Backcountry Skiing: 10% Skiing, 90% Everything Else
I've been trying to get out more for day tours to get used to skinning and skiing with a pack on so I headed over to Snoqualmie Pass the last two Sundays to get some practice in.
On the first Sunday, Weston and I headed over to Alpental, intending on trekking to Source Lake then up to Pineapple Pass. The trail to Source Lake was mostly narrow with packed in snow and not too many switchbacks or big climbs. There were, however, several dips in the trail where I would skin downhill and inevitably get the tip of my skis stuck on the uphill and be not-so-gracefully pitched over, face first into the snow. (Note to self: stop leaning forward).
We got up a hundred feet or so above Source Lake before deciding to turn back for some inbounds turns at Alpental.
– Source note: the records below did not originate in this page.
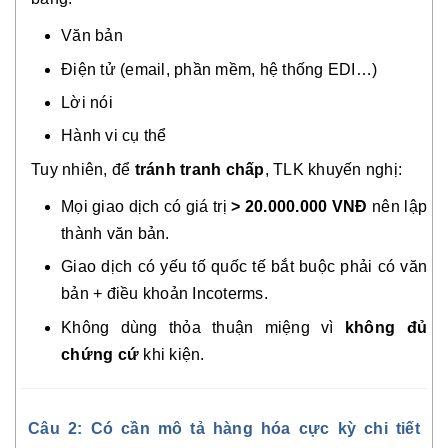
Văn bản
Điện tử (email, phần mềm, hệ thống EDI…)
Lời nói
Hành vi cụ thể
Tuy nhiên, để
tránh tranh chấp
, TLK khuyến nghị:
Mọi giao dịch có giá trị
> 20.000.000 VNĐ
nên lập
thành văn bản.
Giao dịch có yếu tố quốc tế bắt buộc phải có văn
bản + điều khoản Incoterms.
Không dùng thỏa thuận miệng vì
không đủ
chứng cứ
khi kiện.
Câu 2: Có cần mô tả hàng hóa cực kỳ chi tiết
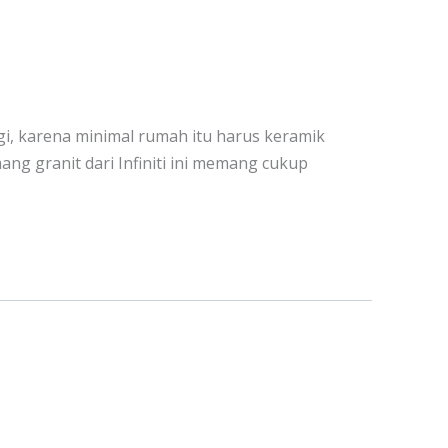
gi, karena minimal rumah itu harus keramik
ang granit dari Infiniti ini memang cukup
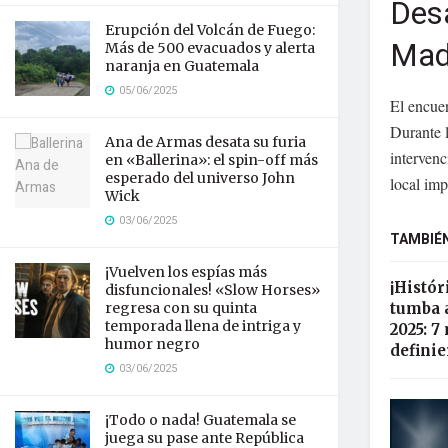
Desa
Erupción del Volcán de Fuego:
Mad
Más de 500 evacuados y alerta
naranja en Guatemala
05/06/2025
El encue
Durante l
Ana de Armas desata su furia
interven
en «Ballerina»: el spin-off más
esperado del universo John
local imp
Wick
03/06/2025
TAMBIÉN
¡Vuelven los espías más
¡Histór
disfuncionales! «Slow Horses»
regresa con su quinta
tumba 
temporada llena de intriga y
2025: 
humor negro
defini
03/06/2025
¡Todo o nada! Guatemala se
juega su pase ante República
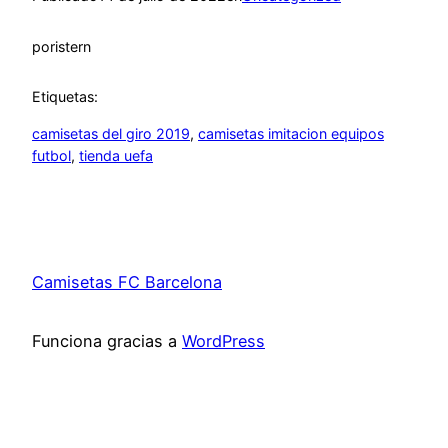
por
istern
Etiquetas:
camisetas del giro 2019
, 
camisetas imitacion equipos
futbol
, 
tienda uefa
Camisetas FC Barcelona
Funciona gracias a
WordPress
The ski back on the narrow packed in trail was interesting. It consisted of lots of sidestepping when we stopped momentum to pass by snowshoers and me spending time getting acquainted with the heavy snow after getting a ski stuck and subsequently popped off in a particularly deep drift and attempting to put it back on facing the wrong direction while staying out of the way of the too-narrow trail. Making precise turns inbounds later in the afternoon proved to be a breeze after skiing the narrow trail.
The following Sunday was a high avy condition day, so Tony and I played it very conservatively by sticking to Gold Creek Trail, a very flat trail below the treeline also in the Snoqualmie Pass area. This trail was definitely catered more towards cross country skiing, but we had a go at it anyways.
While there had been new snow, it wasn't quite enough to fill in the creeks. After just over 3 miles in, I was pretty over the creek crossings and there was no end to those in sight so we had a quick lunch break and turned back around. There were really no slopes so I skinned most of the way back, save for a brief 10 minutes or so where I tore off the skins and attempted to ski, then ski with a free heel (thinking that it would be easier to move on flat ground with heels free), then giving up and putting the skins back on again! Round-trip we did about 30 creek crossings total.
So pretty much I've learned that I need to learn to ski through trees. And that backcountry skiing is like 90% hiking, bushwhacking, sidestepping, booting, and probably 10% actually skiing. And sometimes 0% actually skiing. And to learn to enjoy the process of skinning because sometimes, that's all you're gonna get in a tour. And that good touring partners are key to a great time no matter what!